If the patient is unstable or if you are worried about anything, contact your resident, fellow, or staff right away.
Tuck-In Rounds
Towards the end of the day, the team will “run the list” (go through each patient on the list and briefly discuss their status, any updates, and the plan moving forward).
The team will go around to each patient, similar to the morning rounds, to complete this. This can be helpful in updating the patients and making sure everything is taken care of before the on-call team takes over.
No notes are required for this unless there have been major changes in the patient’s condition or management plan.
GYNAECOLOGIC ONCOLOGY
Some sites may offer this as part of the rotation.

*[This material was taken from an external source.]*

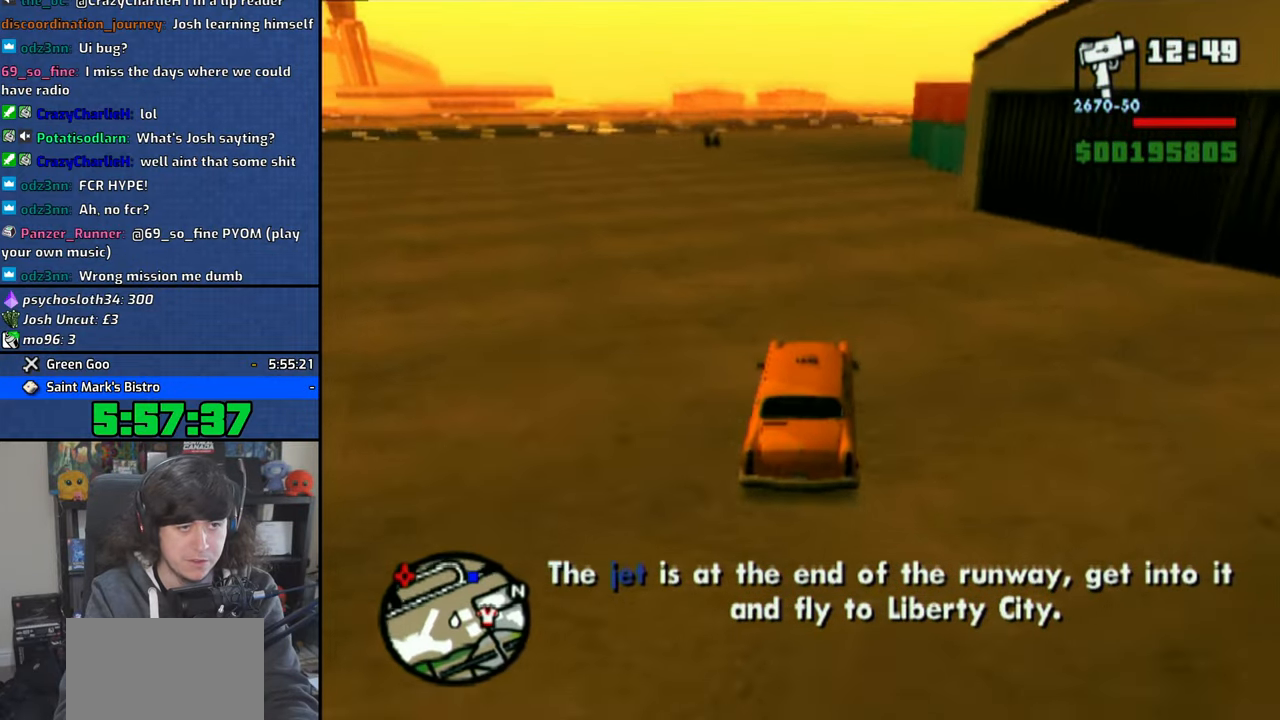
{"buttons": ["CROSS"], "left_stick": "center", "right_stick": "down", "events": [[133, "left_stick", "center"]]}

Some sites may involve clerks during morning rounds. If it is not required at your site and you are interested, you can ask to join the team for morning rounds.
See above for information about your role in the operating room and in the clinic.
UROGYNAECOLOGY
Some sites may offer this as part of the rotation. If this is available at your site, you may have a few days assigned.
Typically involves clinics, including urodynamics, and ORs.
REPRODUCTIVE ENDOCRINOLOGY AND INFERTILITY (REI)
Some sites may offer this as part of the rotation. If this is available at your site, you may have a few days assigned. Given that the duration is short, you will likely only be asked to observe and occasionally help with history taking.
Typically involves clinics and procedure days, including IVF. Please discuss with your staff regarding your role as this will vary.